Today the preservation of this heritage – fishing as well as related activities such as making tools, building boats etc. – is threatened by the ban on traditional fishing. The ban poses a challenge to the cultural sustainability of the area, as well as diminishes potential for the economic development. The paper points out the lack of indicators to justify legal restriction; none of the references from various interdisciplinary literature and written sources about Kopački Rit claims that traditional fishing negatively impacts the environment. On the contrary, numerous references (e. g. Sršan 1999:55; Labadi 2010:6, 64; Fodor 2005:5; Molnar 2011:5; Czsako 2012; see also Mihaljević 1999:24–28) prove that the wetland of Kopački Rit is shaped and preserved in coexistence between man and nature. Even more, without that coexistence, the nature park, as it is being managed, becomes unsustainable due to the backfilling and eutrophication processes as well as hydrotechnical regulation (Bognar 1984:5; Mihaljević 1999:135–136). Indeed, the Nature Protection Act stipulates that nature parks are partially cultivated areas (Official Gazette 2013/80), and envisages the need for its maintenance (Official Gazette 2006/24). As shown in the article, traditional fishing and other activities related to the traditional way of life have had a crucial role in cultivation and maintenance of the landscape for centuries (Labadi 2010:65; Fodor 2005:5; Molnar 2011:5; Czsako 2012). Traditional fishing in Kopački Rit shall therefore not only be preserved as a valuable cultural heritage, but also as a manner of environmental protection and a monitoring measure of the Kopački Rit Nature Park. Having in mind that the Natural Park is also a cultivated area – due to (past) traditional fishing and other related traditional activities – traditional fishing shall be perceived as an inseparable part of the "cultural value" of the Park, as defined by the Law on Nature Protection (Official Gazette 2013/80).
Taking into account that the Kopački Rit Nature Park, with its annual average of 30,000 visitors (Poslovni 2016), is the top tourist destination in Eastern Croatia, while the neighbouring ethnographic village of Karanac was the most successful Croatian rural tourism destination in 2015 (Croatian 2015), it is clear that Baranja tourism is based on the natural and ethnological heritage. Kopačevo represents both of these features which give it a competitive advantage, especially considering its uniqueness confirmed by the establishment of the Nature Park. Using the traditional fishing and related skills – still practiced and remembered by the locals – as well as tangible cultural properties in tourism would ensure its sustainable cultural and socio-economic development.

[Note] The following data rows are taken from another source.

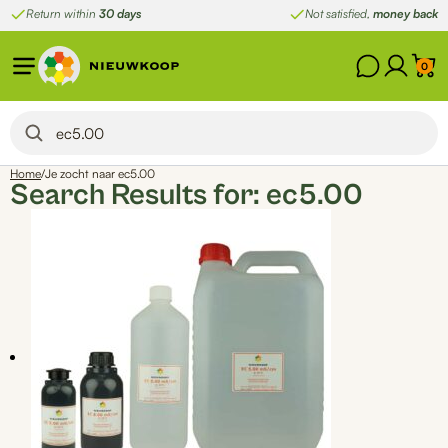
Skip
Return within
30 days
Not satisfied,
money back
to
content
0
Home
/
Je zocht naar ec5.00
Search Results for:
ec5.00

It is to be hoped that traditional fishing in the territory of Kopački Rit and Baranja will soon enjoy the status of intangible cultural heritage pursuant to the Act on the Protection and Preservation of Cultural Property (Official Gazette 1999/69). Registering the practice in the national list of representative intangible heritage would increase tourist attraction of the area but also enable a system of protective measures to effectively preserve this cultural value. Furthermore, residents shall be granted limited fishing rights in their cultural and natural environment, as this is the most effective way to ensure the continuation of this unique tradition.